## WHAT TO DO:
Count the lines below that contain the string "Clasificación", treating uppercase and lowercase as different, and give only the number.
--- RECORDS Enclosed Below ---
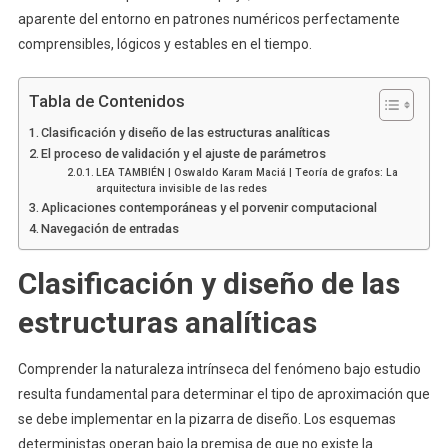
aparente del entorno en patrones numéricos perfectamente
comprensibles, lógicos y estables en el tiempo.
Tabla de Contenidos
Clasificación y diseño de las estructuras analíticas
El proceso de validación y el ajuste de parámetros
LEA TAMBIÉN | Oswaldo Karam Maciá | Teoría de grafos: La
arquitectura invisible de las redes
Aplicaciones contemporáneas y el porvenir computacional
Navegación de entradas
Clasificación y diseño de las
estructuras analíticas
Comprender la naturaleza intrínseca del fenómeno bajo estudio
resulta fundamental para determinar el tipo de aproximación que
se debe implementar en la pizarra de diseño. Los esquemas
deterministas operan bajo la premisa de que no existe la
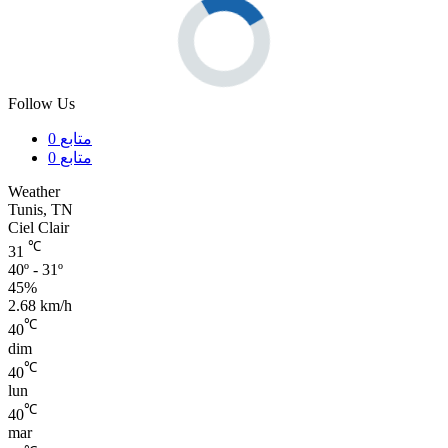
Follow Us
متابع
0
متابع
0
Weather
Tunis, TN
Ciel Clair
℃
31
40º - 31º
45%
2.68 km/h
℃
40
dim
℃
40
lun
℃
40
mar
--- End of Enclosed RECORDS ---
## REPLY TO THE TASK:
2